Patient deaths would decrease noticably if more states adopted California's nurse-to-patient ratios, according to a new study published in Health Services Research.
California's 2004 mandate requires one nurse for every five patients in surgical units. If a state such as New Jersey implemented a similar law, the Garden State would experience 14 percent fewer patient deaths. A similar requirement in Pennsylvania would decrease patient deaths by 11 percent, researchers found.
"In these two states alone, 468 lives might have been saved over the two-year period just among general surgery patients if the California nurse staffing levels were adopted," said Linda Aiken, RN, Ph.D., of the University of Pennsylvania, the study's lead researcher. "Because all hospitalized patients are likely to benefit from improved nurse staffing, not just general surgery patients, the potential number of lives that could be saved by improving nurse staffing in hospitals nationally is likely to be many thousands a year."
More than 22,000 nurses were surveyed by researchers in 2006, and patient discharge data from California, New Jersey and Pennsylvania was examined for the study, according to the Sacramento Bee.
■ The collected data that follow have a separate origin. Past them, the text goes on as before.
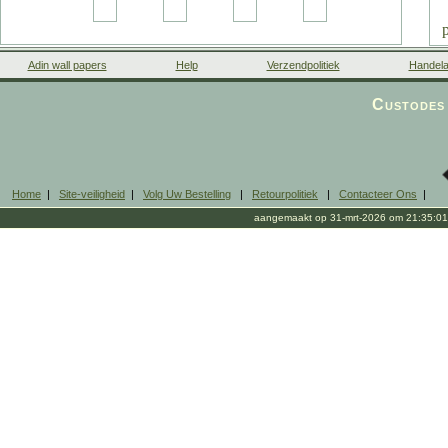
Adin wall papers
Help
Verzendpolitiek
Handela
Custodes 
Home
|
Site-veiligheid
|
Volg Uw Bestelling
|
Retourpolitiek
|
Contacteer Ons
|
aangemaakt op 31-mrt-2026 om 21:35:01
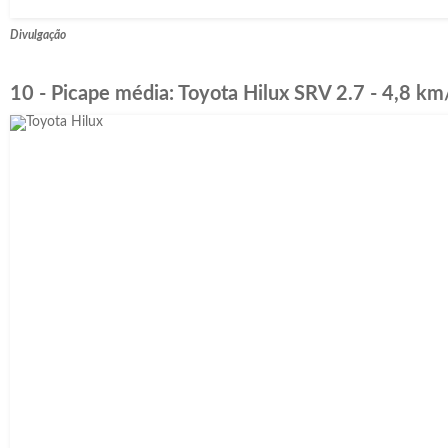
Divulgação
10 - Picape média: Toyota Hilux SRV 2.7 - 4,8 km/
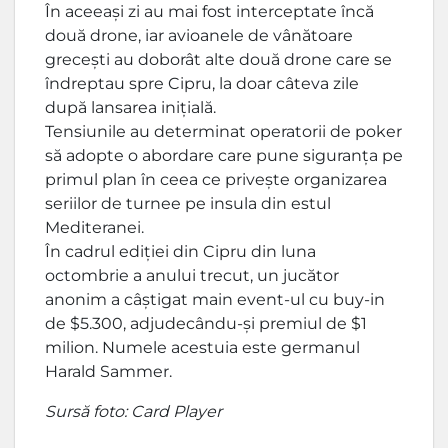
În aceeași zi au mai fost interceptate încă
două drone, iar avioanele de vânătoare
grecești au doborât alte două drone care se
îndreptau spre Cipru, la doar câteva zile
după lansarea inițială.
Tensiunile au determinat operatorii de poker
să adopte o abordare care pune siguranța pe
primul plan în ceea ce privește organizarea
seriilor de turnee pe insula din estul
Mediteranei.
În cadrul ediției din Cipru din luna
octombrie a anului trecut, un jucător
anonim a câștigat main event-ul cu buy-in
de $5.300, adjudecându-și premiul de $1
milion. Numele acestuia este germanul
Harald Sammer.
Sursă foto: Card Player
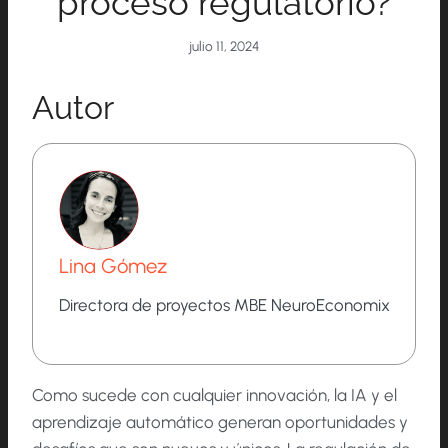
proceso regulatorio?
julio 11, 2024
Autor
Lina Gómez
Directora de proyectos MBE NeuroEconomix
Como sucede con cualquier innovación, la IA y el
aprendizaje automático generan oportunidades y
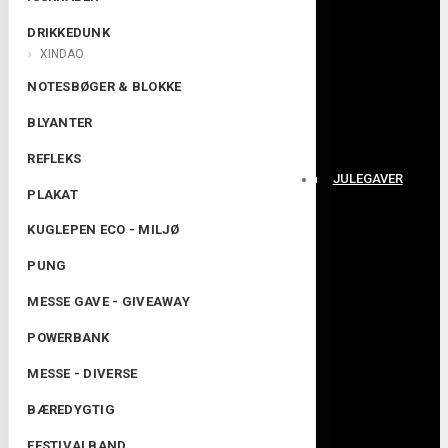
DRIKKEDUNK
XINDAO
NOTESBØGER & BLOKKE
BLYANTER
REFLEKS
JULEGAVER
PLAKAT
KUGLEPEN ECO - MILJØ
PUNG
MESSE GAVE - GIVEAWAY
POWERBANK
MESSE - DIVERSE
BÆREDYGTIG
FESTIVALBAND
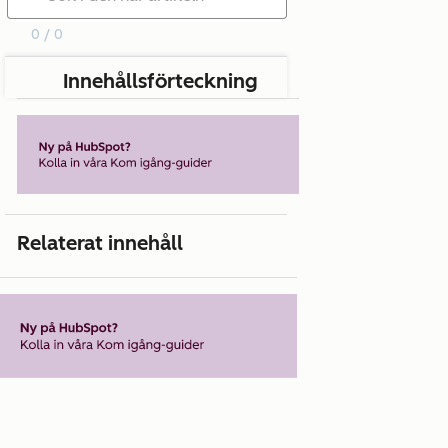
0 / 0
Innehållsförteckning
Relaterat innehåll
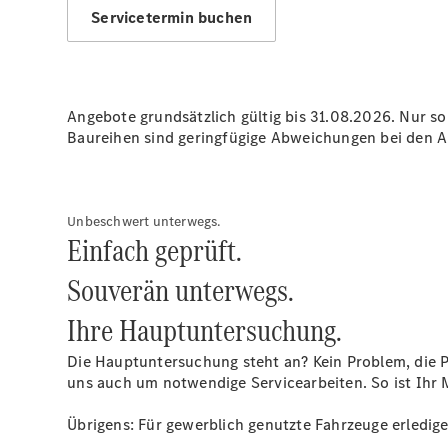
Servicetermin buchen
Angebote grundsätzlich gültig bis 31.08.2026. Nur s
Baureihen sind geringfügige Abweichungen bei den Ab
Unbeschwert unterwegs.
Einfach geprüft.
Souverän unterwegs.
Ihre
Hauptuntersuchung.
Die Hauptuntersuchung steht an? Kein Problem, die 
uns auch um notwendige Servicearbeiten. So ist Ihr 
Übrigens: Für gewerblich genutzte Fahrzeuge erledige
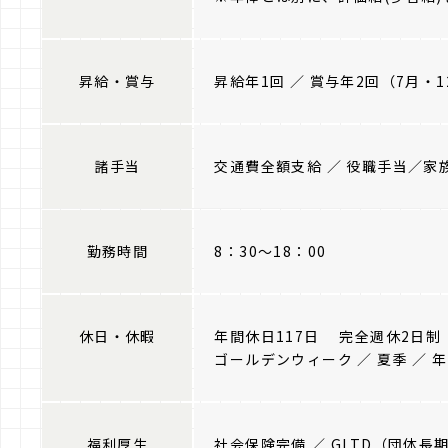
昇給・賞与
昇給年1回 ／ 賞与年2回（7月・1
諸手当
交通費全額支給 ／ 役職手当／家
勤務時間
8：30〜18：00
休日・休暇
年間休日117日 完全週休2日制
ゴールデンウィーク ／ 夏季 ／
福利厚生
社会保険完備 ／ GLTD（団体長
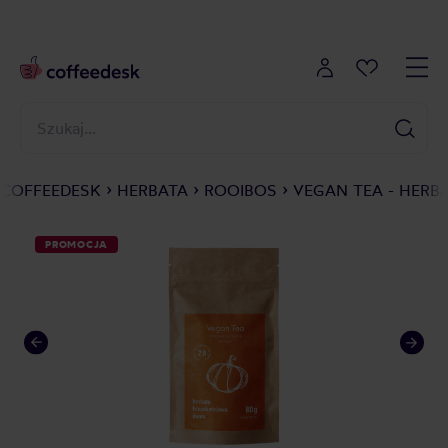
COFFEEDESK
HERBATA
ROOIBOS
VEGAN TEA - HERB
PROMOCJA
In that year, nurses in California cared for an average of one less patient than nurses in either of the other two surveyed states.
"From a policy perspective, our findings are revealing," the study concludes. "The California experience may inform other states that are currently debating nurse ration legislation, including Massachusetts and Minnesota, or other strategies for improving nurse staffing, such as mandatory reporting of nurse staffing...and mandating the process by which hospitals determine staffing."